(Invited) Fermentative Hydrogen Production from Biomass in the Cellulose-Degrading Bacterium Clostridium Thermocellum

Hydrogen can be produced from diverse energy sources, using a variety of process technologies. One promising route for biological hydrogen production is via the fermentation of renewable lignocellulosic biomass. However, due to its crystallinity, biomass has to undergo a thermochemical pretreatment step in order for microbes to ferment its cellulose and hemicellulose constituents. Clostridium thermocellum is a thermophilic (55 – 60^oC) and anaerobic bacterium which displays one of the highest growth rates on cellulose.  C. thermocellum is capable of simultaneous biomass hydrolysis and fermentation in one integrated step, which could be a potential cost saver. During cellulose fermentation, the bacterium produces hydrogen, ethanol, formate, lactate, acetate, and CO₂.  To reduce the cost of hydrogen production, we aim to overcome several technical barriers identified by the DOE Fuel Cell Technologies Office.

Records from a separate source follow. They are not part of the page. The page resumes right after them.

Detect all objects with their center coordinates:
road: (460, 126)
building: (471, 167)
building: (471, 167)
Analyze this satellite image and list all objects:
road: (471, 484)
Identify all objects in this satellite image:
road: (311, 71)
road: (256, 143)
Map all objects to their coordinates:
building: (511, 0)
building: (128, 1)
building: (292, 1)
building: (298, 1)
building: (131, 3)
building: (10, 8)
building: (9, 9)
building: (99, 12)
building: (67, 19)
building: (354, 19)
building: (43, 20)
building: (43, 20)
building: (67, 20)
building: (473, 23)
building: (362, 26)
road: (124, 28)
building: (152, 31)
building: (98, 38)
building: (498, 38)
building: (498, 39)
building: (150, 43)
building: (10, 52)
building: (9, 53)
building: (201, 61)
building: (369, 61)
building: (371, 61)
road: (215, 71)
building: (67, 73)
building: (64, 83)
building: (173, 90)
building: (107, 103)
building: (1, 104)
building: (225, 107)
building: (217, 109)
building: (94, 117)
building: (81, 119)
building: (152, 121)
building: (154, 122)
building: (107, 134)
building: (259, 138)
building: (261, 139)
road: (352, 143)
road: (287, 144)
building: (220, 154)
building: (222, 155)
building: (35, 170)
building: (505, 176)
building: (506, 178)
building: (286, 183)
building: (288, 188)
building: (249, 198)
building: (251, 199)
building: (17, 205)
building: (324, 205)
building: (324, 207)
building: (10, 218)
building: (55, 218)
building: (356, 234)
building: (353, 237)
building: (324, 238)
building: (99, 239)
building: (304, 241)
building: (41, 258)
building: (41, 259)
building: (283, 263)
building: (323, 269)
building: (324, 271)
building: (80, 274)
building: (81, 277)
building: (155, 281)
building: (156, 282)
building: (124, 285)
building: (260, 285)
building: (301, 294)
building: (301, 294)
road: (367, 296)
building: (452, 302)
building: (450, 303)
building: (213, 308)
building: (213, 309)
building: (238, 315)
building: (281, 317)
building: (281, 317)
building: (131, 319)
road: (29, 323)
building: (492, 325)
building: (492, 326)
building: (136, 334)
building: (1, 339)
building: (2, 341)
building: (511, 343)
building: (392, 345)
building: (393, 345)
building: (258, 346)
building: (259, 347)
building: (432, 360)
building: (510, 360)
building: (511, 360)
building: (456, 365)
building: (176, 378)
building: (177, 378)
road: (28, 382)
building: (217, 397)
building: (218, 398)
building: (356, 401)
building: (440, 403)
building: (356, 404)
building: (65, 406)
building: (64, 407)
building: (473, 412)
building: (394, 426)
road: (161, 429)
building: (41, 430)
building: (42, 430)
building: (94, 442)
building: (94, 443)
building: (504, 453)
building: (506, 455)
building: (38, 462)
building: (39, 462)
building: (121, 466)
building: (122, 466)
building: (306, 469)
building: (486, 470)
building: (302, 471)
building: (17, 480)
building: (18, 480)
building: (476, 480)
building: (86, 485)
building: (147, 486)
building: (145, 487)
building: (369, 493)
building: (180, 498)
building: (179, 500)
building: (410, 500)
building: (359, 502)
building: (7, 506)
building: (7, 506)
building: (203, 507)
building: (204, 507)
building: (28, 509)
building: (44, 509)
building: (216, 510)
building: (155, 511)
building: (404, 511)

To reduce the feedstock cost barrier, we optimized cellulose fermentation in bioreactors, operating in either batch or fed-batch mode. In the latter mode we tested parameters including hydraulic retention time, and amount and frequency of liquid replacement. To circumvent the low hydrogen molar yield barrier (mol H₂/mol hexose), we conducted genetic engineering by redirecting metabolic pathways toward maximal hydrogen production lieu of reduced carbon byproducts. Lastly, a techno-economic analysis is underway to set the targets and to guide future research direction to deliver low cost hydrogen. This effort would rely on standardization of metrics in the fermentation technology to assess more accurately as to its economic viability.